[Opening PROVIDED RECORDS section]
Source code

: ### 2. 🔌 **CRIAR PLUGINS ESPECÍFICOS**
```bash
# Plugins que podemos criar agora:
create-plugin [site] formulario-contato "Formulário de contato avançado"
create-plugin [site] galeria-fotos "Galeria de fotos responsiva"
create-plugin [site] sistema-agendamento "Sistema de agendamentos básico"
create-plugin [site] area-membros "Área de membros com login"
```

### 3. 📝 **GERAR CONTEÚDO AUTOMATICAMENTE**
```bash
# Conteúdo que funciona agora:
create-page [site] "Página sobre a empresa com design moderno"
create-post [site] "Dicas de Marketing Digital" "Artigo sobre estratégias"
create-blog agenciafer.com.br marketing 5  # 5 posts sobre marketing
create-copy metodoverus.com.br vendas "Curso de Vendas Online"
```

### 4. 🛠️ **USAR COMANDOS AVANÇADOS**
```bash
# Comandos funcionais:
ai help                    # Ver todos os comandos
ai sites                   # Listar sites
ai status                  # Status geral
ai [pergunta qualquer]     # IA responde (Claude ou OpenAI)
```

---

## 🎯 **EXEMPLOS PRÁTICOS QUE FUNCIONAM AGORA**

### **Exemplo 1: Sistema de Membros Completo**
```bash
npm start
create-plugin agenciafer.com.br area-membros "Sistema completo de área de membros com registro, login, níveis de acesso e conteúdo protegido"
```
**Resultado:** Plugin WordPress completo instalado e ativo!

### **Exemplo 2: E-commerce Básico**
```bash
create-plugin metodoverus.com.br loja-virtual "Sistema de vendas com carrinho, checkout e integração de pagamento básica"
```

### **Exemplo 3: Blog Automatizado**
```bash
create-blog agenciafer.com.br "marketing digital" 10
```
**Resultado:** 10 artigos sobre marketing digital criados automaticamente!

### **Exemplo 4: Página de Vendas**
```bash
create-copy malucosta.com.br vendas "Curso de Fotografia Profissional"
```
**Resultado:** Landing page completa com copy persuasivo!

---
[Closing PROVIDED RECORDS section]
[Opening PROVIDED RECORDS section]
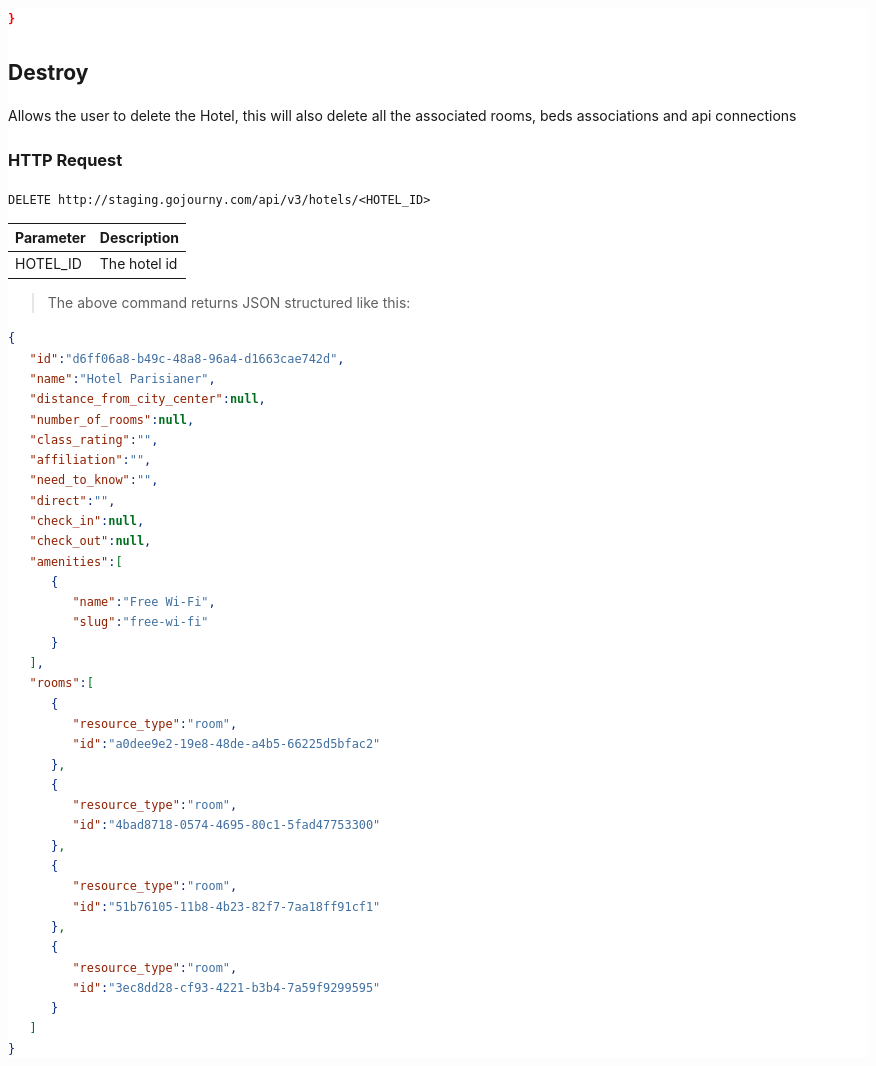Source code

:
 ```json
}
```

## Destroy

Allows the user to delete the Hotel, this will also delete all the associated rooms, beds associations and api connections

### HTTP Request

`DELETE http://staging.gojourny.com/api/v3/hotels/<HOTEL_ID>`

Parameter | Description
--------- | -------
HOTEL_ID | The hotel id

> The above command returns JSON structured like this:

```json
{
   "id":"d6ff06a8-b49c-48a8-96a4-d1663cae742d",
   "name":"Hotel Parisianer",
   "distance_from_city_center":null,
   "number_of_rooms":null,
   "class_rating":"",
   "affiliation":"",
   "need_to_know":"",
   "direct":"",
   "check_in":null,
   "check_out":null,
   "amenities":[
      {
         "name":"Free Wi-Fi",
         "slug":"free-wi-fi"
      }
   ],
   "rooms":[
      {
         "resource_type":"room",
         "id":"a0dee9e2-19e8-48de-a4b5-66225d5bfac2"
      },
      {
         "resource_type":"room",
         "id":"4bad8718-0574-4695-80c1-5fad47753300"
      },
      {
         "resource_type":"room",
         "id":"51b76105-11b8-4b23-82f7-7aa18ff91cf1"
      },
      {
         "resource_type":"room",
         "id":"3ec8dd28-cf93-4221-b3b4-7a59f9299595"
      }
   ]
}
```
[Closing PROVIDED RECORDS section]
[Opening PROVIDED RECORDS section]
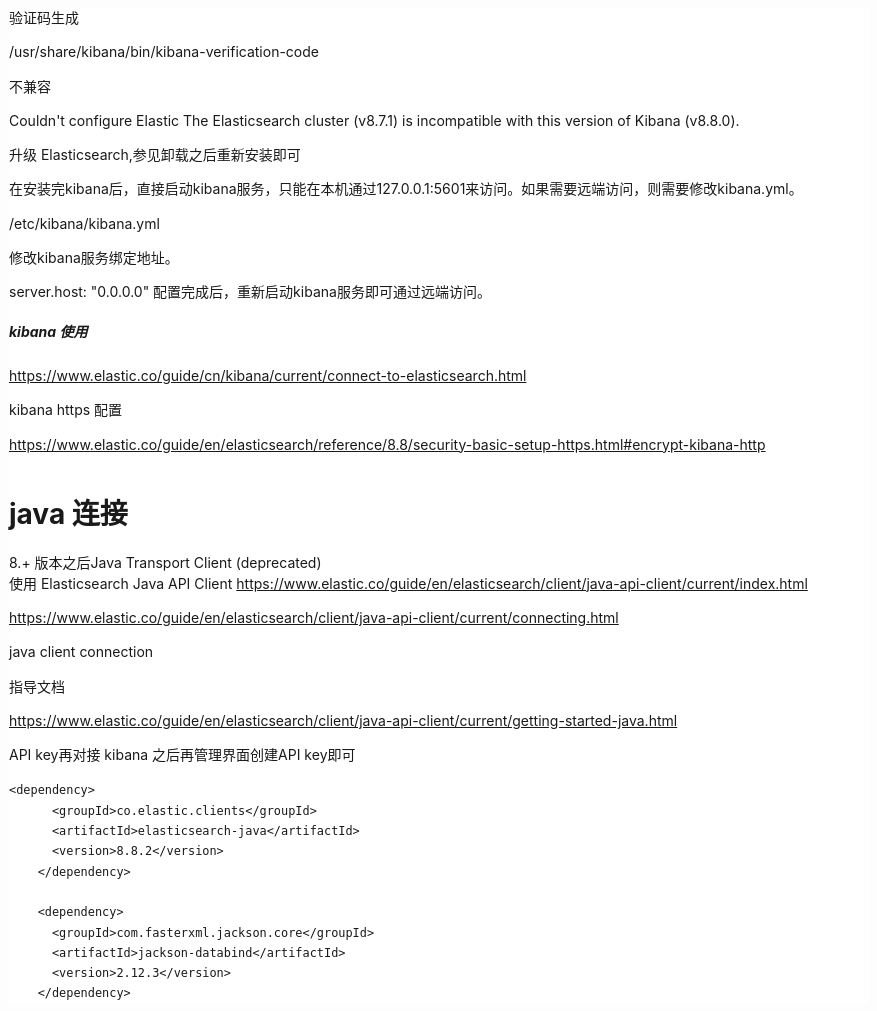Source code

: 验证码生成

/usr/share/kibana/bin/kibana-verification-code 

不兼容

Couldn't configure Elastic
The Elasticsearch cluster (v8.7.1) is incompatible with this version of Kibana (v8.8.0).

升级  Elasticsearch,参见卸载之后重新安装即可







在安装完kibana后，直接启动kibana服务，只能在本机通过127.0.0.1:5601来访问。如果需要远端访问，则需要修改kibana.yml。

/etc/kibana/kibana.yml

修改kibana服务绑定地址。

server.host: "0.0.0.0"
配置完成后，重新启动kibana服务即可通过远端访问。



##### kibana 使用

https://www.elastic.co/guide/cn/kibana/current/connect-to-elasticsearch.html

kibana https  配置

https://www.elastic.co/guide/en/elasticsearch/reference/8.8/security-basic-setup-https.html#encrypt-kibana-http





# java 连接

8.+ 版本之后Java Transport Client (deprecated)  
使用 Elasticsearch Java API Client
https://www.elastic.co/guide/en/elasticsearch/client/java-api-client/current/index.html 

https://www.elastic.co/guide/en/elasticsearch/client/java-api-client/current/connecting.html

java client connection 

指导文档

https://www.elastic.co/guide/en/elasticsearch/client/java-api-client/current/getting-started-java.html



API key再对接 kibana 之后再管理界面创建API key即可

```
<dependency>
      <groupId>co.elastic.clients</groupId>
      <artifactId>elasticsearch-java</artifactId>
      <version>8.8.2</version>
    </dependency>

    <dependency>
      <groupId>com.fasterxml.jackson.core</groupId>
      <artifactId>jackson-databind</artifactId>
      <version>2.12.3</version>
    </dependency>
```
[Closing PROVIDED RECORDS section]
WHAT TO DO. Output each line of the listing above that has "agenciafer".

ANSWER AREA.
create-blog agenciafer.com.br marketing 5  # 5 posts sobre marketing
create-plugin agenciafer.com.br area-membros "Sistema completo de área de membros com registro, login, níveis de acesso e conteúdo protegido"
create-blog agenciafer.com.br "marketing digital" 10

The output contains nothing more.